De traité commercial, lors des discussions bilatérales officielles, il n’en a pas été vraiment question. «Donald Trump a montré de l’intérêt pour nos relations économiques et pour la balance commerciale entre nos deux pays», a déclaré la cheffe du Secrétariat d’Etat à l’économie (Seco), Marie-Gabrielle Ineichen-Fleisch, en citant notamment les produits pharmaceutiques, à l’issue de la rencontre.

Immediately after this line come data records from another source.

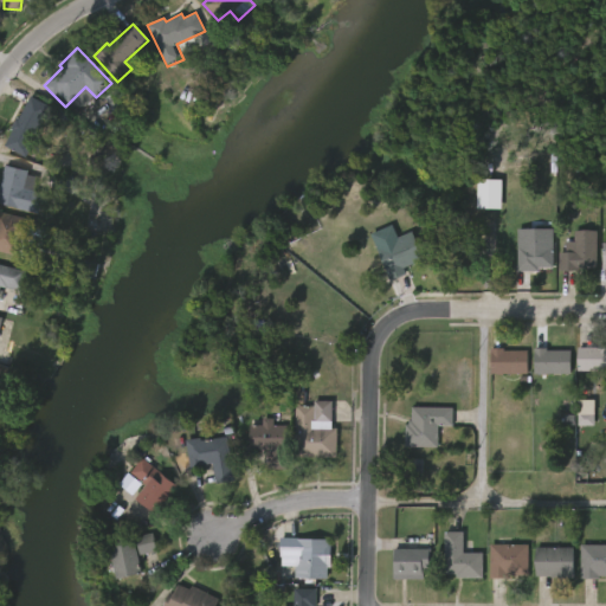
[(121,118),(104,98),(117,86),(134,107),(121,118)]
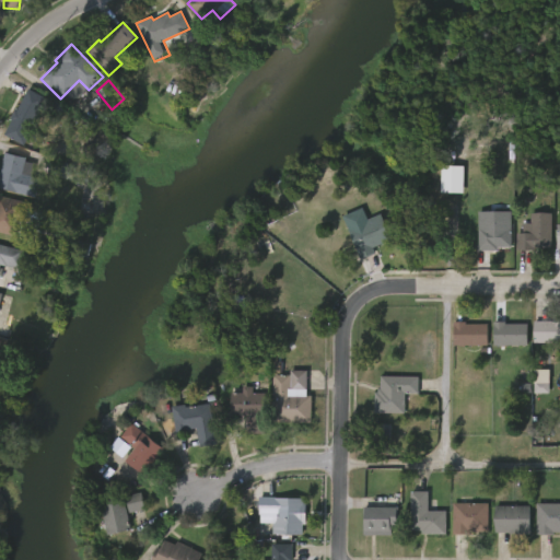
[(50,98),(45,111),(42,109),(26,147),(4,136),(27,88),(50,98)]
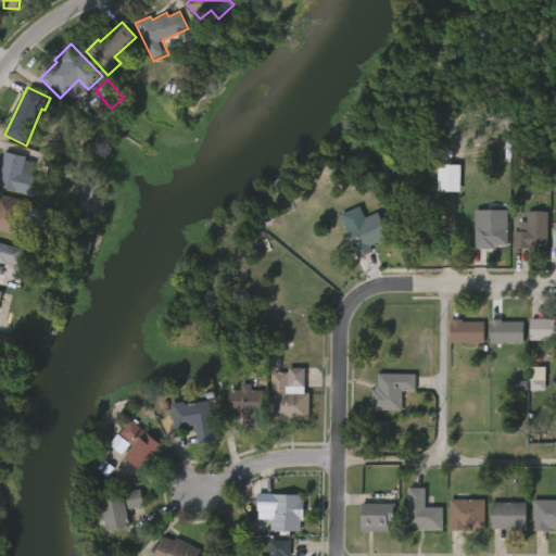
[(39,178),(34,198),(0,188),(0,166),(4,151),(25,156),(24,161),(33,164),(29,176),(39,178)]
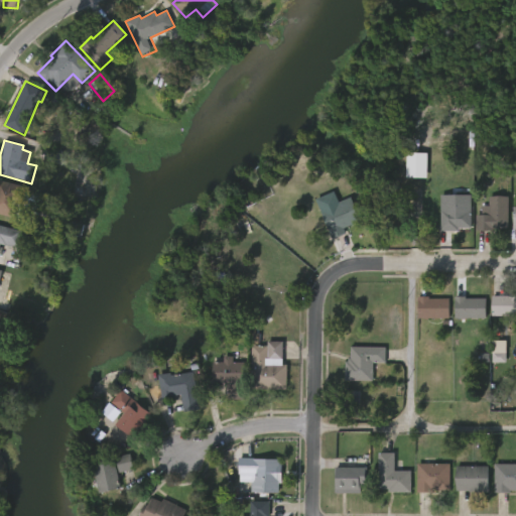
[(35,197),(33,207),(29,206),(25,220),(14,217),(13,219),(0,215),(0,180),(29,188),(27,195),(35,197)]
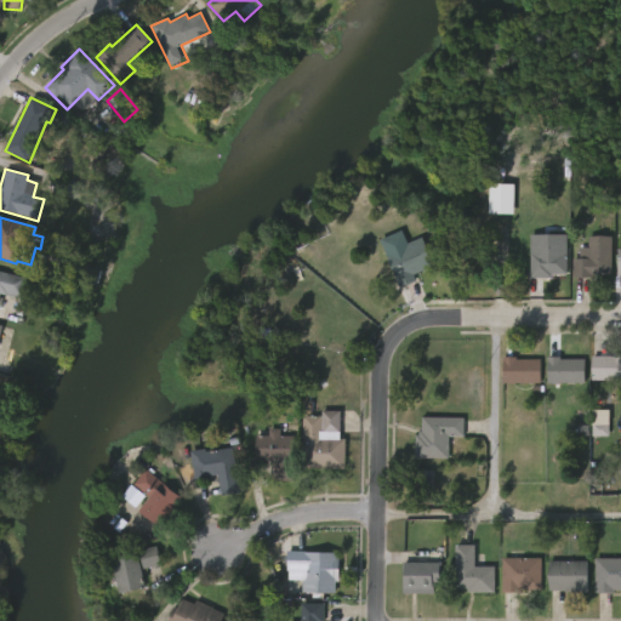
[(542,278),(530,278),(530,235),(568,235),(567,275),(551,275),(551,279),(542,278)]
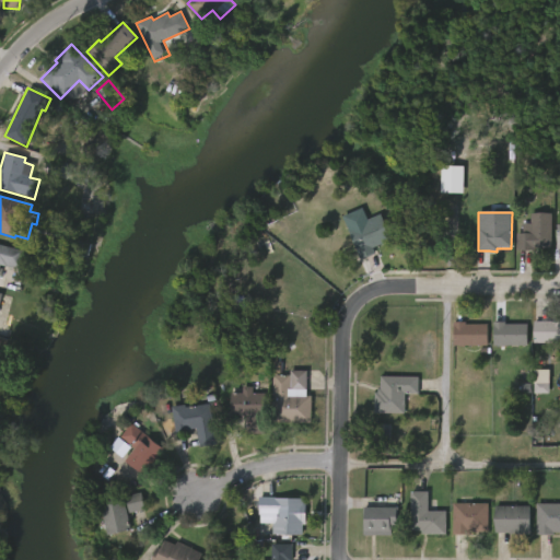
[(366,257),(362,259),(349,229),(384,213),(395,240),(375,247),(377,253),(366,257)]
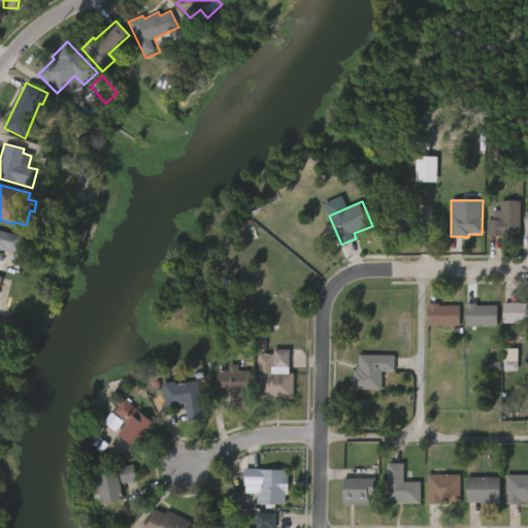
[(490,236),(487,236),(487,220),(492,220),(492,210),(500,211),(500,201),(520,201),(520,234),(504,234),(504,237),(490,236)]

Mais un accord de libre-échange? La cheffe du Seco se montre plus réservée: «Nous sommes toujours en discussions exploratoires et je reste tout à fait ouverte. Mais il y a des points, comme l’agriculture, qui restent à clarifier. Seront-ils seulement d’accord avec des contingents?» Il y a quelques années, le projet d’accord a été rangé du fait de l’opposition des paysans suisses.

La Suisse n’a toutefois pas perdu son intérêt pour un tel accord. L’an dernier, c’est Donald Trump lui-même qui avait remis l’ouvrage sur le métier à la suite d’un entretien avec le conseiller fédéral Ueli Maurer, alors président suisse. Par la suite, le Conseil fédéral avait nommé Marie-Gabrielle Ineichen-Fleisch comme chargée de dossier. Le Conseil national donnait en juin son feu vert pour ouvrir les négociations.

Les bons offices de la Suisse

Durant cette réunion dans la station alpine, les Américains ont aussi évoqué le commerce numérique qui recouvre les droits de douane sur l’e-commerce, la question de la protection des données, de la cybersécurité, etc. «Ils ont parlé d’un «Digital Trade Agreement», à l’image de ce qui a été signé avec le Japon. Ce serait quelque chose que l’on pourrait peut-être imaginer avec la Suisse», a fait ressortir la cheffe du Seco.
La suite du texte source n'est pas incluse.